UK Strategic Communication Doctrine

May 20, 2011

In one of my earlier posts on strategic communication I pointed out the growing importance of the idea in the UK now via Daniel Bennett’s Blog at The Frontline Club a link to Joint Doctrine Note 1/11 Strategic Communication: The Defence Contribution issued in March this year.

While admitting that there is as yet no consensus on what strategic communications is it announces that the UK doctrine community is working on a series of publications on information, media and psychological operations.

So what does Strategic Communication cover from a UK defence point of view?

• Public messaging designed to reassure and build trust in the institutions of Defence….

• Activities designed to engage UK individuals, communities and businesses to inform, alert and drive behaviours that build resilience…

• Activities designed to change attitudes and influence the behaviours of individuals and groups…

• Activities that reduce the likelihood of actions against UK interests by building international influence (soft power)…

• Communication in support of diplomatic efforts designed to influence friendly or hostile states…

It’s difficult not to read this document  in the light of recent discussion about the difficulty that they UK has with formulating strategy –  for instance see this earlier post and this story from The Spectator and this report from the Public Administration Select Committee  – and this directly relates to some of the comments in the report

HMG did not appear to have produced a fully integrated interagency strategy for southern Iraq until Jan 09.The absence of a coherent UK coalition and strategic narrative and the increasing unpopularity of the war created a very challenging environment for media operations. This became even more difficult when UK and US strategy diverged after the US decision to surge in Jan 07.

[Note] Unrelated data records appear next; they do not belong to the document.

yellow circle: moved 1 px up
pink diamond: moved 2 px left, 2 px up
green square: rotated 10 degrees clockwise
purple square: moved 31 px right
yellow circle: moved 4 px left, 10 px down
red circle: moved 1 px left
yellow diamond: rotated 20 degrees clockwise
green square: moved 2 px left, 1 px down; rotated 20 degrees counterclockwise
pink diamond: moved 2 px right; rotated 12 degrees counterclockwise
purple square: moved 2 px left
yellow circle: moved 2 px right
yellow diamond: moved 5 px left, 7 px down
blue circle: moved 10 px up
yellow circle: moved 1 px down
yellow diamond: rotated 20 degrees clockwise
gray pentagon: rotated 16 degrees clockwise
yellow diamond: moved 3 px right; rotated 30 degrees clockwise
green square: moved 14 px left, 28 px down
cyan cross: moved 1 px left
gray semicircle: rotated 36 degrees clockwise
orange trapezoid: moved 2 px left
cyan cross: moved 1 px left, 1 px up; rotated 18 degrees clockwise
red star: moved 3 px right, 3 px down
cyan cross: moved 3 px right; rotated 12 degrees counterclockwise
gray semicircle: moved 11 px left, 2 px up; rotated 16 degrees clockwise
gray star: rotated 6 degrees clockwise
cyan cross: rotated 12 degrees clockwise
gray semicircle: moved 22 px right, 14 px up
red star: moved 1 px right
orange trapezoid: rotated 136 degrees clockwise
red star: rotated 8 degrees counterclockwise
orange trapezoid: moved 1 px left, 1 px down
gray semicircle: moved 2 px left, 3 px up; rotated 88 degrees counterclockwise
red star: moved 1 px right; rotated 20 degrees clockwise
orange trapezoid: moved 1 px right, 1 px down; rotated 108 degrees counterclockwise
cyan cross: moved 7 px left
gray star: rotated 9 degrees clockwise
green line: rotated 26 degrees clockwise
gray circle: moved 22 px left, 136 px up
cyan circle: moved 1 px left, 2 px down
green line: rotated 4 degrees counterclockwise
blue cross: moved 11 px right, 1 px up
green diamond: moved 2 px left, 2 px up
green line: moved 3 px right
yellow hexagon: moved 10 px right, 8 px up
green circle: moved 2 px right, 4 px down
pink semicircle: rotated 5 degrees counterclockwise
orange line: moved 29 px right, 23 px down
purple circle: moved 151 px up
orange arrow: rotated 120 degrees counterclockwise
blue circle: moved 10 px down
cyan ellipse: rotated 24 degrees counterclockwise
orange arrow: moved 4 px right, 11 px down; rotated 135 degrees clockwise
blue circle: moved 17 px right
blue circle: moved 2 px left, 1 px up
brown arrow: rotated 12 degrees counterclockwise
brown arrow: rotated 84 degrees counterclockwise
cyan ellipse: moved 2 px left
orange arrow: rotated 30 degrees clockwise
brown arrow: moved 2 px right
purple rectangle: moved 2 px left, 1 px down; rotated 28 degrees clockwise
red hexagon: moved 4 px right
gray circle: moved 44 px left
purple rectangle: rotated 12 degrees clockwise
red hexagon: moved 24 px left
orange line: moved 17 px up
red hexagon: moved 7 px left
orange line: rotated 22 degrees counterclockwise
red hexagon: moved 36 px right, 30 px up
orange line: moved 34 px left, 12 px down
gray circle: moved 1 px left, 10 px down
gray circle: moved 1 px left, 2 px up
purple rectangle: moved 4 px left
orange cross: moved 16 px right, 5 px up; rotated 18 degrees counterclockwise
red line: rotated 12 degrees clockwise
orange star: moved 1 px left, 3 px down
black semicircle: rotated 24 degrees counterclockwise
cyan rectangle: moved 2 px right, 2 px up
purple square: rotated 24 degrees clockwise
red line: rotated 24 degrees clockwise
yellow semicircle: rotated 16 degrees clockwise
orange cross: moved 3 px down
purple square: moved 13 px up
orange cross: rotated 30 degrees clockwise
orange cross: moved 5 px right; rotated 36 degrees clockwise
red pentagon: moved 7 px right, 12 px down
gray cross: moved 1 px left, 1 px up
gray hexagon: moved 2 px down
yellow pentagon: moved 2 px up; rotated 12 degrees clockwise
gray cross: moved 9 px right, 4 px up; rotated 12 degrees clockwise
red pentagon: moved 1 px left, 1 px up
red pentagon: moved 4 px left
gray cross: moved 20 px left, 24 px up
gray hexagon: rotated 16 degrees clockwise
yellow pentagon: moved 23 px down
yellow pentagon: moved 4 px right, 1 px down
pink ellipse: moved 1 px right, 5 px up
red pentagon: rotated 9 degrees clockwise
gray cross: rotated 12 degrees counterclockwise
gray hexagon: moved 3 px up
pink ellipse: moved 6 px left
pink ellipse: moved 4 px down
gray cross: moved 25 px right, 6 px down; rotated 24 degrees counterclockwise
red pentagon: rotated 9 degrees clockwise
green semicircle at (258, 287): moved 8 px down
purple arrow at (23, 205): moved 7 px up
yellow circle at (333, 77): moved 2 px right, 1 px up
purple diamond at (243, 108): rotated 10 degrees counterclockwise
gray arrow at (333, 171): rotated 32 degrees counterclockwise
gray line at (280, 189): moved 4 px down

This neglect is magnified by today’s information and media environments. Everything we say and do is exposed to instantaneous global scrutiny, not just by conventional media with its own biases and agendas, but also by individuals able (and inclined to) transmit information and news via the World Wide Web; what is said in Helmand, is heard in Huddersfield and vice versa.

To put it crudely if you don’t have a coherent strategy you are going to have a largely insurmountable problem with you communication.  The move that the note makes is to  blur the distinction between strategy and communication.

Strategic communication is integral to strategy, both informing and supporting policy. Good strategy is usually forged from a single big idea, or a coherent collection of smaller ideas, with a clear underpinning rationale and unifying purpose. To be effective, the strategy must be instantly communicable if it is to gain traction at home and abroad. The logic of the strategy and its appeal should be compelling and easily understood. It must seek to gain and maintain the initiative and be set firmly in the context of the political purpose. It should bind the key players and the instruments of power, and in its totality should be simple, or at least capable of explanation in simple terms. Strategic communication is the means by which leaders and commanders set out and communicate the strategy. Again, this requires more than words; it requires demonstrable deeds

This sounds like strategic communication is being able to brief the strategy  clearly but the term is also used more broadly.  The blurring between strategy and communication recurs in the treatment of narrative

The narrative can also help provide a strategic focus to guide actions and a framework for decision-making. This assists individuals or teams to discard actions or proposed courses of action that do not conform to the narrative and, by extension, strategy

Part of what’s going on in the document is the acceptance of a rhetoric of an undifferentiated seamless media space and this tends to work against proper strategic prioritization.  Thinking in terms of audiences is only useful if you distinguish the important audiences -publics or stakeholders might be a better terminology to indicate groups who are in a position to actually have an impact.

What would I take away from this?

I think that there is a need to draw a clearer distinction between the situations where strategic communication is employed.  Using the same concept for communications about  the reputation of the MoD in the UK, building resilience at home and influencing groups that are directly relevant to an ongoing combat operation is a guaranteed way to create confusion.  At an abstract communication level this may look the same but in practice there are different requirements and constraints.  As I’ve argued before one way of managing this would be a national level communication (or brand) strategy that  balances all national communication priorities including things like trade and tourism as well as national security requirements.  This provides the context into which strategies relating to particular issues or operations need to fit.  The national brand strategy would remain constant over time.  This manages the problem of particular issues crowding out other priorities.

At a more specific defence/military level an important requirement is to recognize the potential tensions between strategy, communication and narrative.   Strategy has to be formulated and executed in an environment with an increased level of mediation but this doesn’t change the fundamentals of proper strategic analysis.  Strategy is about making choices explicit and this applies to communications just as much as anything else.   Yes – all actions can have  communication impacts and communication is an influence tool but you can’t please all of the people all of the time.